# Start of PASSAGE TO READ
I don’t know when was the last time you were on I-35 between Moore and Norman, but it’s bad even on a good day. And so we’re headed into the city from Norman, and trying to get somewhere, and didn’t figure in the evening there’d be a lot of traffic, and we get up and we see red lights. Three lanes of red lights in front of us, and I’m in the far left lane.
Oh, this is great. Well, we started thinking, there must be a wreck. Must be a wreck.
And then we see people trying to switch lanes and get over into a different lane, and we thought there must have been a wreck. Then we get a little further, and we’re crawling. I mean, we just crawled.
When you can see the detail of glass on the highway, you know you’re moving slowly. And we saw glass, and we saw taillights, and we saw this and that on the highway. There must have been a wreck.
Then we get up and we see the highway patrol, and they’ve got their lights on, and they’re making people move over, and we see a car that’s missing its front half. It looked like everybody had gotten out of it. It was just the front, like the engine area of the car was falling off.
# End of PASSAGE TO READ
# Start of LISTING
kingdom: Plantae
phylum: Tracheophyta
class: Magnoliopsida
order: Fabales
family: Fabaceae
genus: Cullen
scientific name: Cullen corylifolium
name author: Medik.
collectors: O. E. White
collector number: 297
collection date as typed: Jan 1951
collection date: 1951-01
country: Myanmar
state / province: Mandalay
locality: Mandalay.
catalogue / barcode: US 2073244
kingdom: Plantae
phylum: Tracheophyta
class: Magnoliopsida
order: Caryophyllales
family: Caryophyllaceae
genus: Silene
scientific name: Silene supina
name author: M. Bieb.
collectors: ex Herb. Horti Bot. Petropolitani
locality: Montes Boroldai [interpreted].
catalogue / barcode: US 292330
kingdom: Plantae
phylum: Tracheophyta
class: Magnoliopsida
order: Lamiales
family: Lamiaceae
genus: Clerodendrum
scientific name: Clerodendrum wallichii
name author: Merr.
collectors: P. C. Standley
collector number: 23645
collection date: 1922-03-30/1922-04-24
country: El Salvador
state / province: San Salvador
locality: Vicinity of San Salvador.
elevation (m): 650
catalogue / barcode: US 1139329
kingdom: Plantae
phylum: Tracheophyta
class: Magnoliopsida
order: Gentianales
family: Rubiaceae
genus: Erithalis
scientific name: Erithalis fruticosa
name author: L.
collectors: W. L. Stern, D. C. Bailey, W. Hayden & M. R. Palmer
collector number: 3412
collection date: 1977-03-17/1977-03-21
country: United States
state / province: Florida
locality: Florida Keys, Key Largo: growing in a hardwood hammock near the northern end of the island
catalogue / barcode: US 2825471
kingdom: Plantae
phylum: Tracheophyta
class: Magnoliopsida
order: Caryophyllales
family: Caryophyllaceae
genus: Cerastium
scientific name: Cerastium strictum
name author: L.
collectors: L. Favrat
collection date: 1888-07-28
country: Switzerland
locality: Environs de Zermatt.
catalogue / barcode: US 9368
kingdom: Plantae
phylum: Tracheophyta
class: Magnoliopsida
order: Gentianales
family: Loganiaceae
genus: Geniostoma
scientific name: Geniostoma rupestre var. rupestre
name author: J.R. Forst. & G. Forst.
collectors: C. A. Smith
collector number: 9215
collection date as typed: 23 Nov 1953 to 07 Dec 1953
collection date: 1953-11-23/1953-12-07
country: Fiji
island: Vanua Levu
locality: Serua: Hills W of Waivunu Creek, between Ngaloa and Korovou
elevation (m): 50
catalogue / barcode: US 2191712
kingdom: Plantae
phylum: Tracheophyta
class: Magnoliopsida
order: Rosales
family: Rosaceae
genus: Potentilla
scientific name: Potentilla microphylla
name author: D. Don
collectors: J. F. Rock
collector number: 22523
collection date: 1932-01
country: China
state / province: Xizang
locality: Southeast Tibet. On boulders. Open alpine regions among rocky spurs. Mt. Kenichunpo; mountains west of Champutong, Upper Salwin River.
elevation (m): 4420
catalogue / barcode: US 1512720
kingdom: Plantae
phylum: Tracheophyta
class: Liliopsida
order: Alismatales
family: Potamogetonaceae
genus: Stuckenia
# End of LISTING
## DIRECTION
Echo the passage about the I-35 traffic from "Oh, this is" to "was falling off.". You won't need the records.

## PROBLEM SOLUTION
Oh, this is great. Well, we started thinking, there must be a wreck. Must be a wreck.
And then we see people trying to switch lanes and get over into a different lane, and we thought there must have been a wreck. Then we get a little further, and we’re crawling. I mean, we just crawled.
When you can see the detail of glass on the highway, you know you’re moving slowly. And we saw glass, and we saw taillights, and we saw this and that on the highway. There must have been a wreck.
Then we get up and we see the highway patrol, and they’ve got their lights on, and they’re making people move over, and we see a car that’s missing its front half. It looked like everybody had gotten out of it. It was just the front, like the engine area of the car was falling off.